Work request 1: List the kinds of garment that the text on the woven garment exhibition names as Lotte and Ann's one-off pieces.
Work request 2: Extract the part of the text on the woven garment exhibition that runs from "Each garment in" up to and including "complement the textiles.".

These are some hot-off-the press images from the new exhibition by Danish hand-weave designer Lotte Dalgaard and innovative fashion designer Ann Schmidt which launched just a few weeks ago in Denmark.

Each garment in the show is a one-off piece and the result of a painstaking process of creation.  Garments are shown next to the work of a well-known Danish photographer, whose images were chosen or specially taken to complement the textiles.

The ideas for Lotte and Ann´s distinctive one-off dresses, tops and jackets often emerge from previous projects and through the act of talking ideas through.  Each garment is a design project in itself and none are destined for quantity production.  These are truly one-of-a-kind art pieces.

The process of working these ideas up into finished pieces involves lengthy and complex processes including making maquettes (in paper or fabric), sampling on the loom, modelling fabrics on a mannekin, making sketches and of course the creation of the complex weave draft which Lotte will use to weave every centimetre of the fabric in a specific way.  Shibori techniques and pressure steaming is sometimes used – depending on the fabric and the garmen – to fix the fabrics into permanent hard-edged pleats which can run vertically along the warp of the fabric or on the bias of the fabric, forming more gentle pleats.

The idea for the finished garment may be sketched out on paper for Lotte to translate onto the loom and weave into precisely considered cloth.  Instead of a uniform rectangular piece of fabric the length may include sections which are wider than others or with areas of different textures, areas woven as partial tubes, or areas which combine double fabrics which feature special joins which sometimes become fin-like elements of the design.  These features which are central to the identity of these garments – can only be developed through a close process of collaboration between fabric weaver/designerand the maker of the garments.

Interestingly, the challenge of designing garments “on the loom” has fascinated hand-weavers for centuries and has always been considered a kind of measurement of the weaver´s skill.  But perhaps, as weave is now understood by fewer and fewer people generally the accomplishment and skill is not as easily appreciated.

Records supplied:
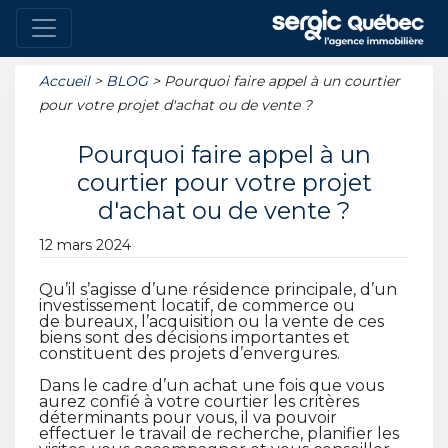
Accueil
>
BLOG
>
Pourquoi faire appel à un courtier
pour votre projet d'achat ou de vente ?
Pourquoi faire appel à un
courtier pour votre projet
d'achat ou de vente ?
12 mars 2024
Qu’il s’agisse d’une résidence principale, d’un
investissement locatif, de commerce ou
de bureaux, l’acquisition ou la vente de ces
biens sont des décisions importantes et
constituent des projets d’envergures.
Dans le cadre d’un achat une fois que vous
aurez confié à votre courtier les critères
déterminants pour vous, il va pouvoir
effectuer le travail de recherche, planifier les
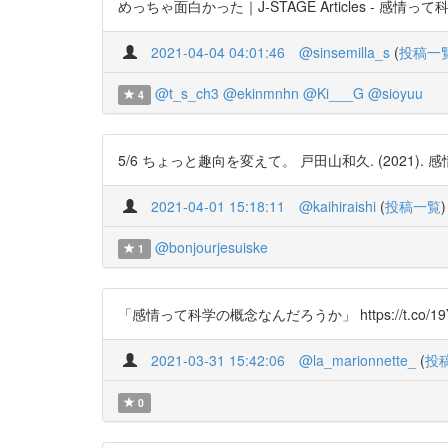
めっちゃ面白かった｜J-STAGE Articles - 感情って科学の
2021-04-04 04:01:46
@sinsemilla_s
(
投稿一
@t_s_ch3
@ekinmnhn
@Ki___G
@sioyuu
4
5/6 ちょっと趣向を変えて。 戸田山和久. (2021). 感情っ
2021-04-01 15:18:11
@kaihiraishi
(
投稿一覧
)
@bonjourjesuiske
1
「感情って科学の概念なんだろうか」 https://t.co/19Y
2021-03-31 15:42:06
@la_marionnette_
(
投
0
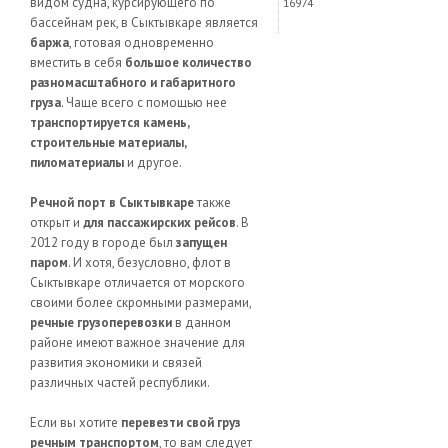
видом судна, курсирующего по
16974
бассейнам рек, в Сыктывкаре является
баржа
, готовая одновременно
вместить в себя
большое количество
разномасштабного и габаритного
груза
. Чаще всего с помощью нее
транспортируется камень,
строительные материалы,
пиломатериалы
и другое.
Речной порт в Сыктывкаре
также
открыт и
для пассажирских рейсов
. В
2012 году в городе был
запущен
паром
. И хотя, безусловно, флот в
Сыктывкаре отличается от морского
своими более скромными размерами,
речные грузоперевозки
в данном
районе имеют важное значение для
развития экономики и связей
различных частей республики.
Если вы хотите
перевезти свой груз
речным транспортом
, то вам следует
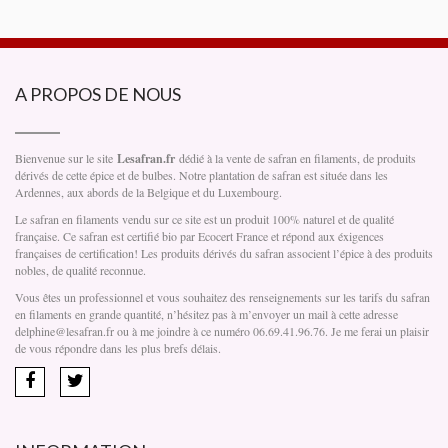
A PROPOS DE NOUS
Bienvenue sur le site
Lesafran.fr
dédié à la vente de safran en filaments, de produits
dérivés de cette épice et de bulbes. Notre plantation de safran est située dans les
Ardennes, aux abords de la Belgique et du Luxembourg.
Le safran en filaments vendu sur ce site est un produit 100% naturel et de qualité
française. Ce safran est certifié bio par Ecocert France et répond aux éxigences
françaises de certification! Les produits dérivés du safran associent l’épice à des produits
nobles, de qualité reconnue.
Vous êtes un professionnel et vous souhaitez des renseignements sur les tarifs du safran
en filaments en grande quantité, n’hésitez pas à m’envoyer un mail à cette adresse
delphine@lesafran.fr ou à me joindre à ce numéro 06.69.41.96.76. Je me ferai un plaisir
de vous répondre dans les plus brefs délais.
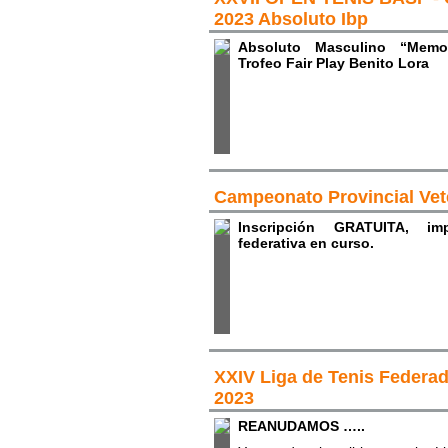
2023 Absoluto Ibp
Absoluto Masculino “Memo
Trofeo Fair Play Benito Lora
Campeonato Provincial Vet
Inscripción GRATUITA, impr
federativa en curso.
XXIV Liga de Tenis Federa
2023
REANUDAMOS …..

Answer box 1: dresses, tops, jackets

Answer box 2:
Each garment in the show is a one-off piece and the result of a painstaking process of creation.  Garments are shown next to the work of a well-known Danish photographer, whose images were chosen or specially taken to complement the textiles.